Albania is notably recognized for its rich biological and landscape diversity. Almost three quarters of Albania is densely covered with natural vegetation making it one of the greenest countries in the world. Majority of Albania territory – about a million hectares is forested and the country is very rich in flora. About 3.000 different species of plants are grown in Albania, many of which are used for medicinal purposes. The Albanian forests are home to a wide range of animals such as wolves, bears, wild boars, and chamois. Lynx, wildcats, pine martens and polecats are rarer, but survive in some parts of the country. There are various national parks in Albania that hold a great significance in the wildlife tourism of the country. 

The Tale of the Eagle

A youth was hunting in the mountains. An eagle flying above him set down on top of a crag. The eagle was especially large and had in its beak a snake. After a while, the eagle flew away from the crag where it had its nest. The youth then climbed to the top of the crag where he saw, in the nest, an eaglet playing with the dead snake.But the snake wasn’t really dead! Suddenly it stirred, revealed its fangs and was ready to pierce the eaglet with its deadly venom. Quickly, the youth took out his bow and arrow and killed the snake. Then he took the eaglet and started for his home. Suddenly the youth heard above him the loud whirring sound of the large eagle’s wings.

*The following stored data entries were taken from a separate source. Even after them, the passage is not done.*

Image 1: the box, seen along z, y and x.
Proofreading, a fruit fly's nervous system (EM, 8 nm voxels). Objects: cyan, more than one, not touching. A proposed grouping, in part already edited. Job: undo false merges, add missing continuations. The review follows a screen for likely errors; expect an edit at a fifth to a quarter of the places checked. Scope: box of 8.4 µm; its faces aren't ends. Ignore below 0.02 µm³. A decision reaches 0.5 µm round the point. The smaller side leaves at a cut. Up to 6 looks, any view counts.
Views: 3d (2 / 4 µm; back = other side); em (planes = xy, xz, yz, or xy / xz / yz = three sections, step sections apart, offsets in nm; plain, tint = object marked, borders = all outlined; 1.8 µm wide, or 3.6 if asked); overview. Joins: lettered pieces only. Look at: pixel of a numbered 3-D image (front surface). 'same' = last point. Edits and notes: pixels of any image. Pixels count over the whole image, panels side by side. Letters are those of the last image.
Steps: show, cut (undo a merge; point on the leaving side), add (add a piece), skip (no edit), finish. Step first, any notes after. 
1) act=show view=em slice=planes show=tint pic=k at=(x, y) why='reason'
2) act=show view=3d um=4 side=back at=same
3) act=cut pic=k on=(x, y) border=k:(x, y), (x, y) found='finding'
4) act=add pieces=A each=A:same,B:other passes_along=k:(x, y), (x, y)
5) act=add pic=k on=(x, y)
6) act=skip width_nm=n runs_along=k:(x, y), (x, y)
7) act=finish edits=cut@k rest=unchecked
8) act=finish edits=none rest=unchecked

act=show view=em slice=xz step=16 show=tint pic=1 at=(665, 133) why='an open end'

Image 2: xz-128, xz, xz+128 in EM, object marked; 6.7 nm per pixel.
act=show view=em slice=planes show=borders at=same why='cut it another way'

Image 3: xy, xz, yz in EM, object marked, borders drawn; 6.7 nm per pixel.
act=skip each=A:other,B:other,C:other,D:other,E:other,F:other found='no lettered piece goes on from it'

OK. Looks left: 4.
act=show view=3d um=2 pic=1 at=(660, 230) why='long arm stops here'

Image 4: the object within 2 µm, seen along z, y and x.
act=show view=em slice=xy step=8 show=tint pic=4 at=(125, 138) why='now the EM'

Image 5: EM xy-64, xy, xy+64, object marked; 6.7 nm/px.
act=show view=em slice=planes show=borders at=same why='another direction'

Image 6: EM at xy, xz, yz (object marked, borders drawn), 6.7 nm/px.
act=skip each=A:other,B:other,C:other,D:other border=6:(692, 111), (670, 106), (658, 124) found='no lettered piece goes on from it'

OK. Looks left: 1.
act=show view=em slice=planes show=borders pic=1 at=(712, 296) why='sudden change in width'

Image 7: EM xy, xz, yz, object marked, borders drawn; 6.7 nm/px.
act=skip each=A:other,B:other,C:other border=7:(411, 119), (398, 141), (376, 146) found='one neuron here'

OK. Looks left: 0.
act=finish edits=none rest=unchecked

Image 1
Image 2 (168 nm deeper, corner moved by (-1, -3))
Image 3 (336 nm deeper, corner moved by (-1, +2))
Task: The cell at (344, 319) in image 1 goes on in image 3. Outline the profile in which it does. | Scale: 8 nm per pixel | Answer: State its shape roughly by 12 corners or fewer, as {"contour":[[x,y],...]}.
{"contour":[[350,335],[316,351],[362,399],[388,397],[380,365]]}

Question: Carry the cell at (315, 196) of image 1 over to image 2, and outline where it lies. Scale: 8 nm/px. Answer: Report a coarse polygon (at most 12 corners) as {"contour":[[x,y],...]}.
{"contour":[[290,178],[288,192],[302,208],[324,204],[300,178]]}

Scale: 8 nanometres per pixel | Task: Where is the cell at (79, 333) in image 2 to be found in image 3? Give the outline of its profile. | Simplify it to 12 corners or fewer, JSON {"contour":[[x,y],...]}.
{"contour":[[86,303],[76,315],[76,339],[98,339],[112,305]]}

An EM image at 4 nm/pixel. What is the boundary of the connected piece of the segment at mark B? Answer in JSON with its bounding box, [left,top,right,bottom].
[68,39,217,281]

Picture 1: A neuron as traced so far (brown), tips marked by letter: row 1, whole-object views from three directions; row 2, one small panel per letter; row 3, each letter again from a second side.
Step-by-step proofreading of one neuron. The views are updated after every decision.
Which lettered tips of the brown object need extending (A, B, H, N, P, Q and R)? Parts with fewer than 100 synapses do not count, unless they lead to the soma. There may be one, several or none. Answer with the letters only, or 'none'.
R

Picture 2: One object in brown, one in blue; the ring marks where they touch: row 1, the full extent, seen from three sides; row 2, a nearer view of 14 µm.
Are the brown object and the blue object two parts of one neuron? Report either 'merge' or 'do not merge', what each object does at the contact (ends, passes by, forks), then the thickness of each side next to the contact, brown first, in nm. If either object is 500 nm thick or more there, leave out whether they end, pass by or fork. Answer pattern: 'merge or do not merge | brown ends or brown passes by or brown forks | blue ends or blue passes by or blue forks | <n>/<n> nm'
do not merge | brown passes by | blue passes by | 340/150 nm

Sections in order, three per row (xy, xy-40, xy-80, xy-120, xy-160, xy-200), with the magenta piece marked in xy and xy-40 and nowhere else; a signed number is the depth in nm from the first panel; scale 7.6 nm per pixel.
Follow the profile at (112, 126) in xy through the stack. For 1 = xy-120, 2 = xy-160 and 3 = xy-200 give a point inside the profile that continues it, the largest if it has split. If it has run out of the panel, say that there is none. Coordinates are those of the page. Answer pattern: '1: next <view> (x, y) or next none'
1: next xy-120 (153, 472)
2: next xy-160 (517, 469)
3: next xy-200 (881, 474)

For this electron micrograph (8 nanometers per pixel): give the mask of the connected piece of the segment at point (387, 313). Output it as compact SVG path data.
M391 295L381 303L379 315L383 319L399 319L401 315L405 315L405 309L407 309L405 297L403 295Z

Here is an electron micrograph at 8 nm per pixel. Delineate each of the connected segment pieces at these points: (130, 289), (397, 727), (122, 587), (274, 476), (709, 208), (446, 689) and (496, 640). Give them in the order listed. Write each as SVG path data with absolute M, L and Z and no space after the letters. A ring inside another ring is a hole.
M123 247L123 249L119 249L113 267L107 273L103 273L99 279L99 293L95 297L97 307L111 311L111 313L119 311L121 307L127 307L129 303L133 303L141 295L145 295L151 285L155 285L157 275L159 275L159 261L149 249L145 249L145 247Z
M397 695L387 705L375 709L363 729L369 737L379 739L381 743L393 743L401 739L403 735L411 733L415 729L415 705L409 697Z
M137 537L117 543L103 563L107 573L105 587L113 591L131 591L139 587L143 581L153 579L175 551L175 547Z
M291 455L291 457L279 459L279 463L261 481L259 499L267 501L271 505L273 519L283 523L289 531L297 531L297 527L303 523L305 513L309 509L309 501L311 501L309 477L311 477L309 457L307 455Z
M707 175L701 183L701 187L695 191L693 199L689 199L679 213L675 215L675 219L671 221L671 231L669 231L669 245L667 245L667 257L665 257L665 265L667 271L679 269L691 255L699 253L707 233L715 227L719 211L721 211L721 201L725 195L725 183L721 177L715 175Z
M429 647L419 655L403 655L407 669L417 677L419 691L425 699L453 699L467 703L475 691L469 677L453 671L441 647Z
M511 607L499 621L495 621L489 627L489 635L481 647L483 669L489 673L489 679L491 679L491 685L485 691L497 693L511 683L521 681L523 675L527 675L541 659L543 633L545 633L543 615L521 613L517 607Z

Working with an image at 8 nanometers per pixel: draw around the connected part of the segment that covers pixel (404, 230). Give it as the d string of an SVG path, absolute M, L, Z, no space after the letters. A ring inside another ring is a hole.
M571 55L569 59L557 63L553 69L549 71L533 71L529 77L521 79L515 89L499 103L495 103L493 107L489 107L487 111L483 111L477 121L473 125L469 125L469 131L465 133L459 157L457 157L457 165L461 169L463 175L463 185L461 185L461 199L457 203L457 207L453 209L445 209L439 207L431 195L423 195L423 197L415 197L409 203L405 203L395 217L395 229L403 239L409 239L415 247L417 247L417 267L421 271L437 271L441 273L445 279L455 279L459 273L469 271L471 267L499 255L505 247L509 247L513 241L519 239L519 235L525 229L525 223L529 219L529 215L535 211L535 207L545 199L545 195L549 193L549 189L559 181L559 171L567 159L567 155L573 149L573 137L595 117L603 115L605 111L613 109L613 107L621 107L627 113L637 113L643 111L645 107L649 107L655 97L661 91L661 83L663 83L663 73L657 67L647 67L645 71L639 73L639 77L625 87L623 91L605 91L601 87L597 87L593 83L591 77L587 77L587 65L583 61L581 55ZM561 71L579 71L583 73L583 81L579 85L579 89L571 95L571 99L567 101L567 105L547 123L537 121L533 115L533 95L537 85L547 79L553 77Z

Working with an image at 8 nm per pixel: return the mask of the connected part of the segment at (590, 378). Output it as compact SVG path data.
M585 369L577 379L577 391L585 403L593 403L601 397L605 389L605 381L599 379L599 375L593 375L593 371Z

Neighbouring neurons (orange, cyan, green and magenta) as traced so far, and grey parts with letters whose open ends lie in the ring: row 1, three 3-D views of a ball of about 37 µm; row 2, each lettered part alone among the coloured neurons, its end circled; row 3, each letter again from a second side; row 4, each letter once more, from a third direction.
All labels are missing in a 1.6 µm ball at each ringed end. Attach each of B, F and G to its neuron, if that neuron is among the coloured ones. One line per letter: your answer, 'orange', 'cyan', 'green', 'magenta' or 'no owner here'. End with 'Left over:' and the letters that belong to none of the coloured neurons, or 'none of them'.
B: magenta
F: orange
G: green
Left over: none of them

“Why do you kidnap my child?” cried out the eagle.
“The child is mine because I saved it from the snake which you didn’t kill, ” answered the youth.
“Give me back my child, and I will give you as a reward the sharpness of my eyes and the powerful strength of my wings. You well become invincible, and you well be called by my name!”
Thus the youth handed over the eaglet. After the eaglet grew, it would always fly above the head of the youth, now a full-grown man, who, with his bow and arrows, killed many wild beasts of the forest, and who, with his sword, slew many enemies of the land. During all of these feats, the eagle faithfully watched over and guided him. Amazed by the valiant hunter’s deeds, the people of the land elected him king and called him “Albanian” which is to say “Son of the Eagle.” And his kingdom became known as Albania or Land of the Eagles.